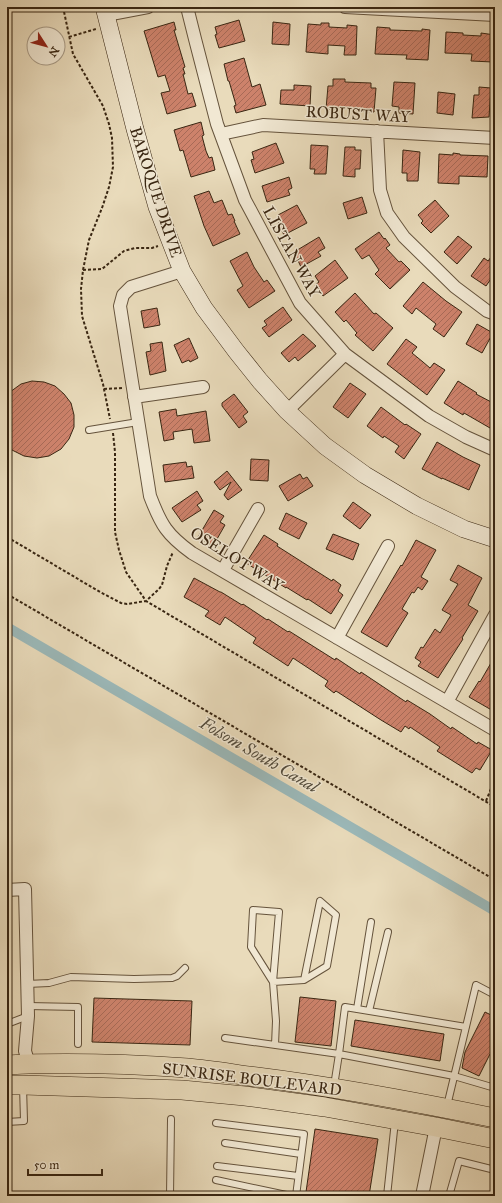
<svg xmlns="http://www.w3.org/2000/svg" width="502" height="1203" viewBox="0 0 502 1203" font-family="'IM FELL Great Primer',serif">
	<defs>
		<pattern id="building-hatch" width="6" height="6" patternUnits="userSpaceOnUse"><rect width="6" height="6" fill="#cd826b"/><path d="M-1 1l2-2M0 6l6-6M5 7l2-2" fill="none" stroke="#a76a57"/></pattern>
	</defs>
	<rect width="100%" height="100%" fill="#e9dbbb"/>
	<filter id="stains"><feTurbulence type="fractalNoise" baseFrequency=".005" numOctaves="4"/><feColorMatrix values="0 0 0 0 .2 0 0 0 0 .09 0 0 0 0 .02 0 0 0 .5 -.17"/></filter>
	<radialGradient id="worn" r=".72"><stop offset=".6" stop-color="#630" stop-opacity="0"/><stop offset="1" stop-color="#630" stop-opacity=".3"/></radialGradient>
	<g fill="none" stroke-linecap="round" stroke-linejoin="round">
		<path stroke="#9bb9ba" stroke-width="10" d="M7 627 495 911"/>
	</g>
	<path fill="url(#building-hatch)" stroke="#392612" d="M239 20 245 41 219 48 215 35 217 34 215 27Z
		M174 22 176 30H174L185 67 183 68 185 74H183L188 94 192 93 196 106 167 114 161 93 170 91 165 75 158 77 144 31Z
		M273 22 290 24 289 45 272 44Z
		M321 23H329V27L347 28V25L357 26 356 55H344L345 46 328 45V54L306 52 308 24 321 25Z
		M377 27 390 28V30L422 31V29L430 30 428 60 406 59 407 55 375 54Z
		M446 32 463 33V35L481 36V33L495 35 493 62 471 61 472 54 445 53Z
		M244 58 252 87 260 84 266 105 236 113 234 106 236 105 229 81H228L224 64Z
		M333 79H345V82L371 83V88H376L374 112 357 111 358 109 337 108V109H326L328 86H333Z
		M394 82 415 83 413 114 399 113V107L392 106Z
		M294 85 311 86 310 106 280 104 281 90H294Z
		M479 87 491 88 489 117 472 118 474 95H479Z
		M438 92 455 94 453 115 437 113Z
		M201 122 204 135 202 136 206 151 209 158 212 157 215 170 191 177 183 150 180 151 174 130Z
		M276 143 284 163 255 173 251 160 254 159 252 152Z
		M311 145 328 146 326 174H314L315 169H310Z
		M345 147H355V150H361L360 169H355V177L343 176Z
		M403 150 420 152 418 181H407V173H402Z
		M453 153 460 154V155L488 156 487 177 459 176V184L438 183 439 154 453 155Z
		M289 177 292 188 288 190 290 195 267 202 262 186Z
		M209 191 214 203 222 200 228 215 232 214 235 221H234L240 234 213 246 204 226 194 196Z
		M362 197 367 213 348 219 343 203Z
		M435 200 449 216 431 233 421 223 423 221 418 215Z
		M297 205 307 223 284 235 278 223 281 221 278 215Z
		M379 232 384 239 385 238 390 245 386 248 399 262 401 261 410 270 390 289 375 274 379 270 369 255 362 259 355 249Z
		M458 236 472 247 457 264 444 252Z
		M319 237 325 248 318 252 321 256 301 267 294 252Z
		M247 252 254 267 264 282 267 280 275 291 249 308 237 290 243 286 230 261Z
		M495 252V273L486 286 471 276 484 258 488 261Z
		M335 260 348 278 323 296 315 285 319 282 315 276Z
		M423 282 446 301 462 312 444 337 433 329 436 324 416 308 412 314 403 306Z
		M355 293 374 314 376 313 393 328 373 351 355 335 357 333 346 320 344 322 335 312Z
		M283 307 292 320 269 337 262 328 267 325 264 321Z
		M157 308 160 325 144 328 141 311Z
		M477 324 493 333 482 353 466 344Z
		M303 334 316 346 298 361 295 357 289 362 281 353Z
		M189 338 198 358 190 362 189 360 182 363 174 345Z
		M406 339 417 347 412 353 423 362 430 368 434 363 445 370 427 395 387 364Z
		M162 342 166 371 150 375 146 352 151 351 150 344Z
		M32 381 44 382 55 386 64 394 71 403 74 415V427L69 439 61 449 49 456 37 458 24 456 12 450 7 444V395L10 392 21 384Z
		M458 381 477 393 476 394 495 404V419L490 428 464 413 463 415 444 403Z
		M350 383 366 394 348 418 333 407Z
		M234 394 248 412 243 416 247 422 239 428 222 406V403Z
		M381 407 405 425 406 424 421 434 404 459 395 452 399 446 384 436 383 438 367 426Z
		M176 409 177 416 206 411 210 441 194 443 192 429 173 432 174 439 164 441 159 412Z
		M437 442 463 457 480 465 469 490 442 478V479L422 469Z
		M251 459 269 460 268 481 250 480Z
		M186 462 187 467 192 466 194 478 165 482 163 465Z
		M227 471 242 490 228 500 224 495 231 482 220 490 214 482Z
		M300 474 303 479 307 477 313 486 288 501 279 486Z
		M197 491 203 501 197 505 201 510 182 522 172 508Z
		M353 502 371 515 360 529 343 516Z
		M214 510 224 516 220 522 225 525 213 546 198 537Z
		M286 513 307 523 299 539 279 529Z
		M333 534 359 544 353 560 326 549Z
		M264 535 278 544 277 546 332 581 333 579 341 585 338 591 343 595 331 614 308 599 307 600 286 587V588L246 563Z
		M416 540 436 550 421 577 428 581 422 590 418 587 414 593 412 592 402 609 408 613 387 647 361 632 401 565 402 566Z
		M458 565 482 578 468 605 478 611 462 638 463 639 438 678 418 666 421 662 415 658 421 647 423 648 435 629 440 633 451 615 442 610 458 584 450 580Z
		M194 578 220 592H221L242 605 243 604 267 620 268 619 288 632 289 631 335 660 336 658 360 674 361 672 406 702 407 700 430 714 451 729 452 727 477 744 478 742 492 750 480 770 476 768 472 773 437 751 440 747 410 727 409 729 405 726 401 732 381 720 336 691 334 693 325 686 328 681 293 658 288 666 253 643 256 638 225 617 220 625 205 616 209 611 184 597Z
		M495 656V712L469 697 479 681 480 682Z
		M300 997 336 1001 331 1046 295 1042Z
		M94 998 192 1001 190 1045 92 1042Z
		M485 1012 495 1017V1056L490 1054 479 1076 462 1068 465 1052Z
		M355 1020 444 1034 440 1061 351 1046Z
		M315 1129 378 1139 369 1196H332L306 1192Z"/>
	<g fill="none" stroke-linecap="round" stroke-linejoin="round">
		<defs>
			<path id="lane" d="M89 430 138 422
				M27 984 49 983 71 977 134 979 172 978 177 976 185 968
				M28 1006 78 1007V1044
				M357 1009 371 922
				M369 1011 388 932
				M7 1024 28 1016
				M466 1027 345 1007 339 1054 454 1076 495 1088
				M225 1038 339 1054 334 1086
				M275 1045 276 1021 273 982 279 912 253 910 251 947 273 982 304 980 327 966 336 915 320 901 304 980
				M447 1106 476 985 495 995
				M7 1122 24 1121 23 1086
				M216 1123 304 1134 296 1196
				M225 1143 301 1154
				M217 1166 298 1176
				M216 1180 291 1196
				M170 1196 171 1119
				M387 1196 395 1121
				M449 1196 459 1161 495 1170"/>
			<path id="street" d="M187 7 195 39 217 124 245 200 300 303 345 354 429 416 466 437 495 450
				M345 7 495 15
				M106 15 148 7
				M377 131 380 190 387 213 404 237 455 287 487 311 495 314
				M221 134 263 125 495 138
				M182 271 131 287 123 295 120 306 150 496C161 525 167 535 192 553L495 730
				M134 397 203 387
				M287 411 345 354
				M223 570 258 509
				M337 638 388 546
				M447 702 495 615
				M7 890 25 889 28 1016 25 1051 29 1064
				M422 1196 436 1127"/>
			<path id="secondary" d="M104 7 135 129 157 207 182 271 204 308 236 351 260 381 287 411 325 446 365 475 417 506 464 529 495 539"/>
			<path id="primary" d="M7 1065C67 1062 128 1064 188 1068 211 1070 234 1074 257 1077 337 1087 416 1102 495 1118
				M7 1085H23L182 1090 245 1096 325 1107 436 1127 495 1139"/>
		</defs>
		<use href="#lane" stroke="#65533c" stroke-width="8"/>
		<use href="#street" stroke="#65533c" stroke-width="14"/>
		<use href="#secondary" stroke="#392612" stroke-width="18"/>
		<use href="#primary" stroke="#392612" stroke-width="20"/>
		<path stroke="#392612" stroke-width="2" stroke-dasharray="3 2" stroke-linecap="butt" d="M63 7 73 54 103 106 109 124 112 138 113 167 109 187 102 208 89 240 83 270 81 289 82 316 103 384 110 419
			M69 37 96 29
			M83 270 102 269 124 251 135 248H152L158 246
			M104 389 123 388
			M113 433 115 452V532L119 550 126 572 146 601 495 807
			M7 537 100 592 121 603 127 604 146 601 159 589 162 585 167 566 173 552
			M7 594 495 880
			M486 801 495 779"/>
		<use href="#lane" stroke="#f1e8d3" stroke-width="6"/>
		<use href="#street" stroke="#f1e8d3" stroke-width="12"/>
		<use href="#secondary" stroke="#f1e8d3" stroke-width="17"/>
		<use href="#primary" stroke="#e9dbbb" stroke-width="19"/>
	</g>
	<g text-anchor="middle" dominant-baseline="central" stroke-width="3" stroke-linejoin="round" paint-order="stroke">
		<g font-size="16" fill="#392612" stroke="#f1e8d3">
			<text transform="translate(358 114) rotate(3)">ROBUST WAY</text>
			<text transform="translate(156 192) rotate(72)">BAROQUE DRIVE</text>
			<text transform="translate(292 252) rotate(61)">LISTAN WAY</text>
			<text transform="translate(237 559) rotate(32)">OSELOT WAY</text>
			<text transform="translate(252 1079) rotate(7)">SUNRISE BOULEVARD</text>
		</g>
		<g font-size="17" font-style="italic" fill="#524b3c" stroke="#f1e8d3">
			<text transform="translate(259 755) rotate(30)">Folsom South Canal</text>
		</g>
	</g>
	<rect width="502" height="1203" fill="none" stroke="#e9dbbb" stroke-width="24"/>
	<rect x="8" y="8" width="486" height="1187" fill="none" stroke="#392612" stroke-width="2"/>
	<rect x="12" y="12" width="478" height="1179" fill="none" stroke="#392612"/>
	<g transform="translate(46 46) rotate(126)"><circle r="19" fill="#f1e8d3" stroke="#a79a86"/>
	<path d="M0-3L7 15L0 10L-7 15Z" fill="#8f2418"/>
	<text y="-6" font-size="11" font-weight="bold" text-anchor="middle" fill="#392612">N</text>
	</g>
	<path d="M28 1169v6h74v-6" fill="none" stroke="#392612" stroke-width="2"/>
	<text x="34" y="1169" font-size="12" fill="#392612" stroke="#f1e8d3" stroke-width="3" paint-order="stroke">50 m</text>
	<rect width="100%" height="100%" filter="url(#stains)"/>
	<rect width="100%" height="100%" fill="url(#worn)"/>
</svg>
====
Give only the count of lines in this material that contain the string "primary".

3